**WHAT THE TASK ASKS**. State how many lines of the records include the word "Female"; the reply is that number alone.

Records from a dataset
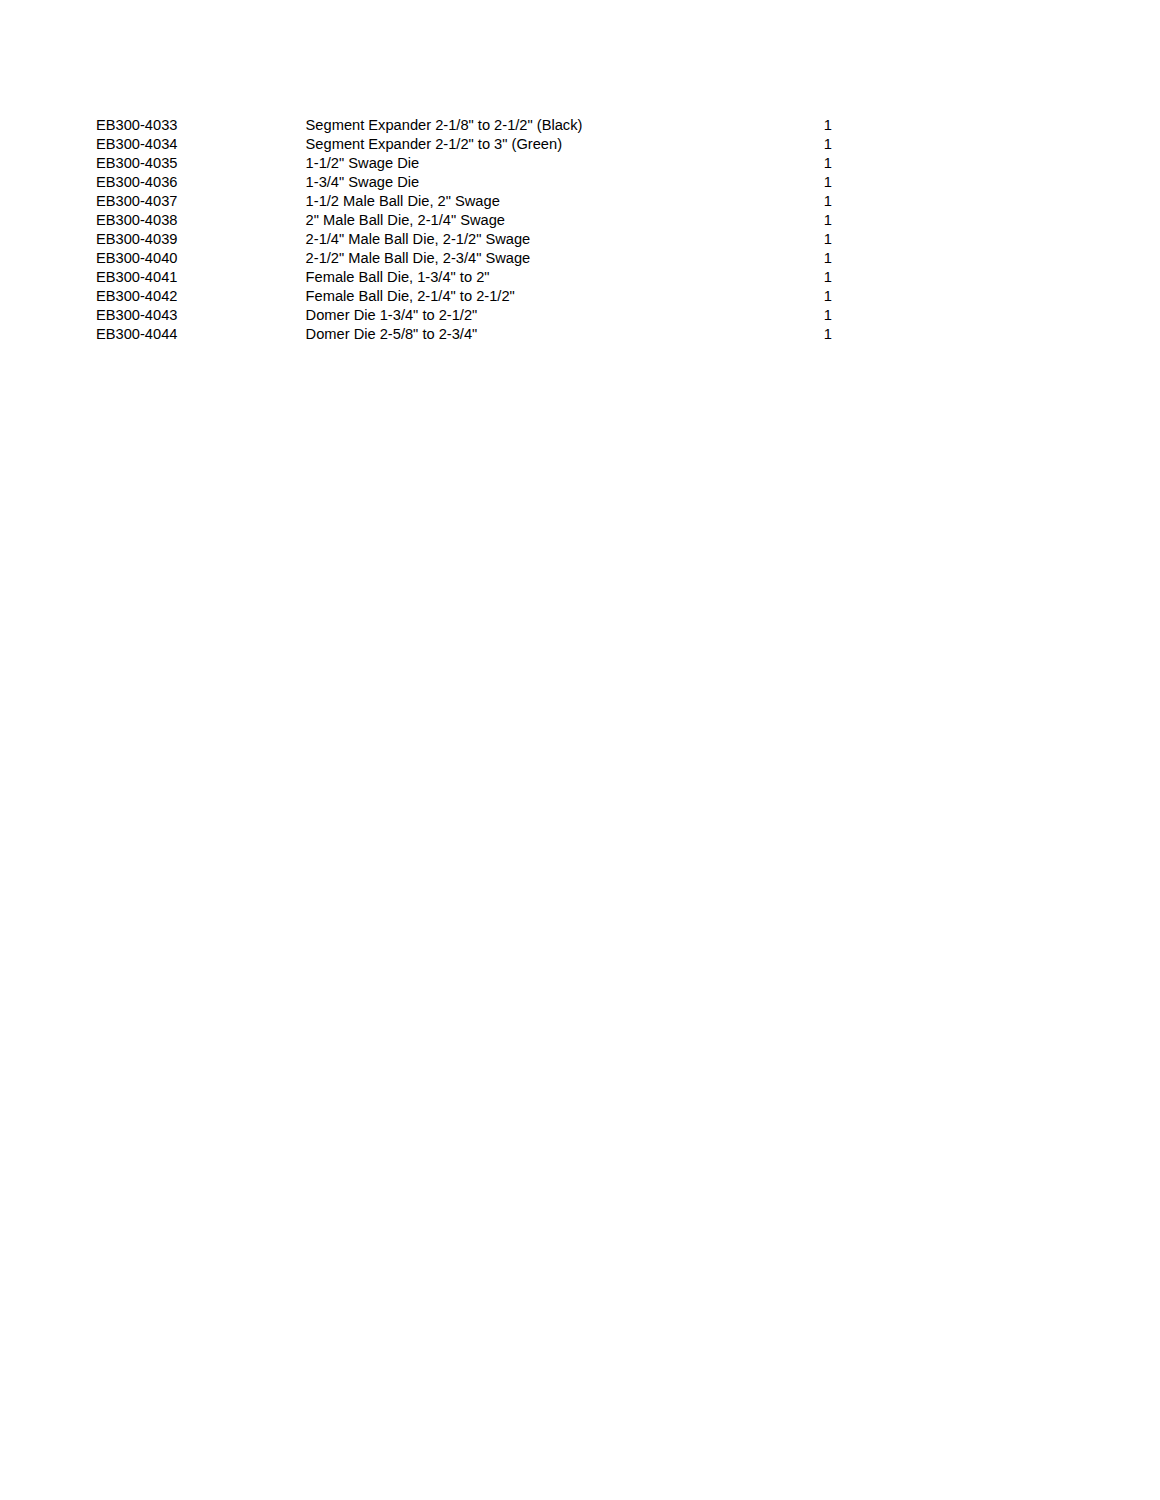| EB300-4033 | Segment Expander 2-1/8" to 2-1/2" (Black) | 1 |
| EB300-4034 | Segment Expander 2-1/2" to 3" (Green) | 1 |
| EB300-4035 | 1-1/2" Swage Die | 1 |
| EB300-4036 | 1-3/4" Swage Die | 1 |
| EB300-4037 | 1-1/2 Male Ball Die, 2" Swage | 1 |
| EB300-4038 | 2" Male Ball Die, 2-1/4" Swage | 1 |
| EB300-4039 | 2-1/4" Male Ball Die, 2-1/2" Swage | 1 |
| EB300-4040 | 2-1/2" Male Ball Die, 2-3/4" Swage | 1 |
| EB300-4041 | Female Ball Die, 1-3/4" to 2" | 1 |
| EB300-4042 | Female Ball Die, 2-1/4" to 2-1/2" | 1 |
| EB300-4043 | Domer Die 1-3/4" to 2-1/2" | 1 |
| EB300-4044 | Domer Die 2-5/8" to 2-3/4" | 1 |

**RESPONSE TO THE TASK**. 2